▸ EXERCÍCIOS:
[1] Transcreva do trecho sobre as PECs, sem nenhuma alteração, a parte que começa nas palavras "Outra proposta apresentada" e termina depois de "orçamentária da União.".
[2] Segundo o trecho sobre as PECs, por que a PEC da DRU não teria influência na redução dos gastos públicos? Responda em uma a três frases.
[3] De acordo com o trecho sobre as PECs, até que percentual a PEC da Saúde previa elevar o investimento da União na Saúde Pública?

▸ TRECHO DO DOCUMENTO:
####

Outra proposta apresentada pelo governo foi a PEC 87/2015, em julho de 2015. Ficou conhecida como “PEC da DRU” e previa a prorrogação da Desvinculação de Receitas da União, entre elas aquelas vinculadas ao financiamento da Seguridade Social, como PIS/COFINS e CIDE, até um limite de 30% para aumentar a liberdade no remanejamento de receitas do Orçamento Público. O mecanismo seria encerrado em dezembro de 2015. O projeto foi defendido por Dilma, na abertura dos trabalhos do Congresso em fevereiro de 2016.
Este projeto pouco andou no Congresso Nacional durante o governo Dilma, sendo aprovado após a posse de Michel Temer. Porém, também não teria influência na redução dos gastos públicos, pois trata-se de uma forma de flexibilizar a movimentação orçamentária da União.
A principal pauta-bomba, que poderia elevar o gasto público em quase R$ 270 bilhões em cinco anos, era a PEC 1/2015, conhecida como PEC da Saúde. Ela previa o aumento do percentual investido pela União na Saúde Pública, saindo de 15% até chegar em 18,7%. A proposta teve tramitação normal e foi levada para votação em plenário, no primeiro turno, em março de 2016. Na votação, o então líder do governo Dilma, José Guimarães (PT-CE) apresentou uma Emenda Aglutinativa Substitutiva, que acabou sendo aprovada no lugar da PEC. Com ela, ao invés de 5 anos, a elevação do percentual seria distribuída em 7 anos. Com sua aprovação, o texto voltou à comissão especial para rediscussão, a fim de ser votado em segundo turno. Desde então, não retornou mais à pauta de votações.

####

▸ DADOS REGISTRADOS:
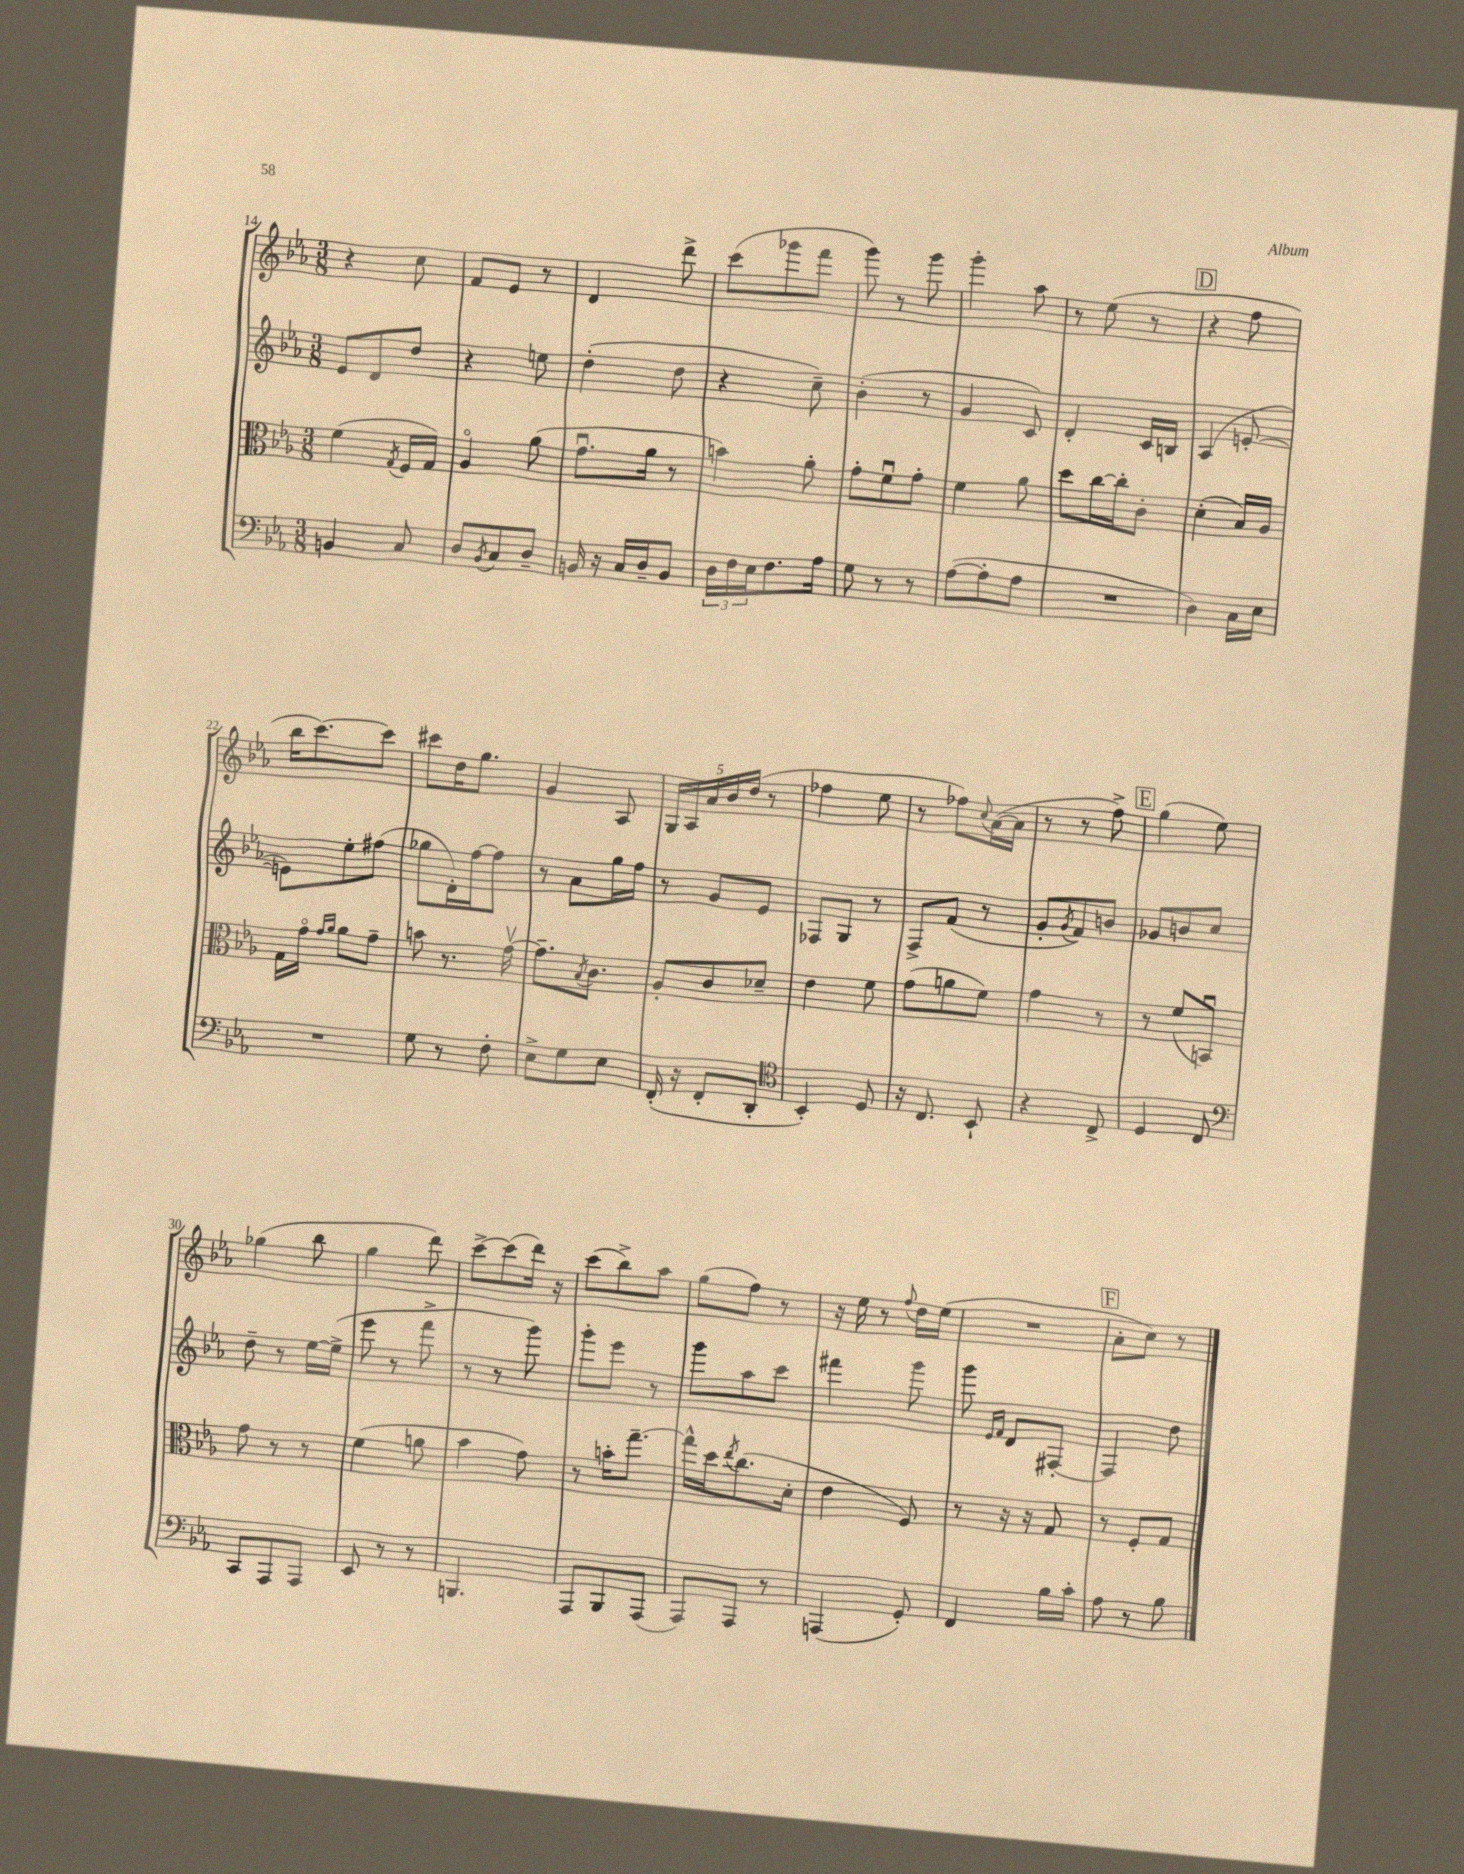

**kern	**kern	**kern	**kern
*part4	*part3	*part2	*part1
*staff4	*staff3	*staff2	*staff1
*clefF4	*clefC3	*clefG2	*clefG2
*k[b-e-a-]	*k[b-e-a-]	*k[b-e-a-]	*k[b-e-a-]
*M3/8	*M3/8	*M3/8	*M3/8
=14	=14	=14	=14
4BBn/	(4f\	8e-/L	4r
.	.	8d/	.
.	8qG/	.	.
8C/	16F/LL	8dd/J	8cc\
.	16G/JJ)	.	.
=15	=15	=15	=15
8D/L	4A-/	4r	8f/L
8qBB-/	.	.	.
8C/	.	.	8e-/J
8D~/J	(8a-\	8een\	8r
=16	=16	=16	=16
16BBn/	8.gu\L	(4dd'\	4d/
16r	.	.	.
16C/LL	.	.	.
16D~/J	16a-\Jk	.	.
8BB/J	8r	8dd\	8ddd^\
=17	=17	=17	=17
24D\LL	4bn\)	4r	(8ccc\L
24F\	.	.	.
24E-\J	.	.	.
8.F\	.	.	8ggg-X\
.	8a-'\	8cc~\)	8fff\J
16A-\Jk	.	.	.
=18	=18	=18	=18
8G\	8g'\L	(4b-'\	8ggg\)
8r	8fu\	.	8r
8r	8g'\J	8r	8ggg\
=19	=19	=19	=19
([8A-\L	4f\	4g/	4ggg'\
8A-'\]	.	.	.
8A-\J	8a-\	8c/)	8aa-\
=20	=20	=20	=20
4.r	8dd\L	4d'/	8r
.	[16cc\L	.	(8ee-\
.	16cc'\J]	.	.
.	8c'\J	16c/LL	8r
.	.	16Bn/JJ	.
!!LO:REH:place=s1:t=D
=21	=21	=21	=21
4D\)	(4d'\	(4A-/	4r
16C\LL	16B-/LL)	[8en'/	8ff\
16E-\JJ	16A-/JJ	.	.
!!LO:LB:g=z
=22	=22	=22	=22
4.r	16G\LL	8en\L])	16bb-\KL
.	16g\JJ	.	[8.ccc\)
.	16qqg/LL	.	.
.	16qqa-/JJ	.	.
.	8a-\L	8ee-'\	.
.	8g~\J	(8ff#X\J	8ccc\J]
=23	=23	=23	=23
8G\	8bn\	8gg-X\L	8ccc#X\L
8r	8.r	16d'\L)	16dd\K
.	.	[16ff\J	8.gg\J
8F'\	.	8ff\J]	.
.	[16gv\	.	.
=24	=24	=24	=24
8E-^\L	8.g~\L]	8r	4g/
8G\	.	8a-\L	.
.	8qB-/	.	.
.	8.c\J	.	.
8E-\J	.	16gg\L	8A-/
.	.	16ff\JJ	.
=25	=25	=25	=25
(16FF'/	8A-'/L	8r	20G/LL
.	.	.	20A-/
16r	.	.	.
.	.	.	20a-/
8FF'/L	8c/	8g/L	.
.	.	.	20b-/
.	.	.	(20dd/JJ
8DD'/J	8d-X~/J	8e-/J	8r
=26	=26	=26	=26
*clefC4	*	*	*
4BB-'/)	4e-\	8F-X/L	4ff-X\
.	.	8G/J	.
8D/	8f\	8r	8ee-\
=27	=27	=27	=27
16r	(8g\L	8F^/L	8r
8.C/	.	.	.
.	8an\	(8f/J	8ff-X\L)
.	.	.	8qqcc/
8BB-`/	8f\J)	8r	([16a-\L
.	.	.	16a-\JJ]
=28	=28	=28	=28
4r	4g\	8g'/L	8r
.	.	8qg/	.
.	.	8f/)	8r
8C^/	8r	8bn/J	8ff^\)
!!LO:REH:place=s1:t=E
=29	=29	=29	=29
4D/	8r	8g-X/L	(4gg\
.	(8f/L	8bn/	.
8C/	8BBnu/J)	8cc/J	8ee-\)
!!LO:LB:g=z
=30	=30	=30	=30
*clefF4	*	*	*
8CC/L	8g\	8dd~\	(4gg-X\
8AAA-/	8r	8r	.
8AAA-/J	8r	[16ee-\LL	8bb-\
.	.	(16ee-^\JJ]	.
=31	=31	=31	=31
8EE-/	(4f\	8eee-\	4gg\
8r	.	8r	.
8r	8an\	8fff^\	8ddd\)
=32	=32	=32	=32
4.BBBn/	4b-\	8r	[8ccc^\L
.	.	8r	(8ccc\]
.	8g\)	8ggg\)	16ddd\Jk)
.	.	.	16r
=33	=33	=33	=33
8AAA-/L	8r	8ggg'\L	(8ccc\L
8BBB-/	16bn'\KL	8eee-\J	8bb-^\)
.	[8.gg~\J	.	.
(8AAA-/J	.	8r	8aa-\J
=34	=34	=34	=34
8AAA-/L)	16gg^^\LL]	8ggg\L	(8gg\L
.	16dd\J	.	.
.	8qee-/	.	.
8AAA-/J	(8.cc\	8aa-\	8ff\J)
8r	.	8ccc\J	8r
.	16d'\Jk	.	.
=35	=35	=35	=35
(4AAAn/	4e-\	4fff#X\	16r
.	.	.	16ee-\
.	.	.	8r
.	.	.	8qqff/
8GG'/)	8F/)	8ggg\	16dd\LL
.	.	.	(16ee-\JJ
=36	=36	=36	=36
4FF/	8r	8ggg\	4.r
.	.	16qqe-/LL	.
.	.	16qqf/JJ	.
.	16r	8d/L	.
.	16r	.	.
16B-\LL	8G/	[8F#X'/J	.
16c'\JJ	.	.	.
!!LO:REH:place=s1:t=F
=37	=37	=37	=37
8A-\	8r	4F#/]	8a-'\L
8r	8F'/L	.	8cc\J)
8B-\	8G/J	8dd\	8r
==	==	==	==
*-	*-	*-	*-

####

▸ RESPOSTAS:
[1]
Outra proposta apresentada pelo governo foi a PEC 87/2015, em julho de 2015. Ficou conhecida como “PEC da DRU” e previa a prorrogação da Desvinculação de Receitas da União, entre elas aquelas vinculadas ao financiamento da Seguridade Social, como PIS/COFINS e CIDE, até um limite de 30% para aumentar a liberdade no remanejamento de receitas do Orçamento Público. O mecanismo seria encerrado em dezembro de 2015. O projeto foi defendido por Dilma, na abertura dos trabalhos do Congresso em fevereiro de 2016.
Este projeto pouco andou no Congresso Nacional durante o governo Dilma, sendo aprovado após a posse de Michel Temer. Porém, também não teria influência na redução dos gastos públicos, pois trata-se de uma forma de flexibilizar a movimentação orçamentária da União.

[2] A PEC da DRU não teria influência na redução dos gastos públicos porque se trata de uma forma de flexibilizar a movimentação orçamentária da União.

[3] Até 18,7%.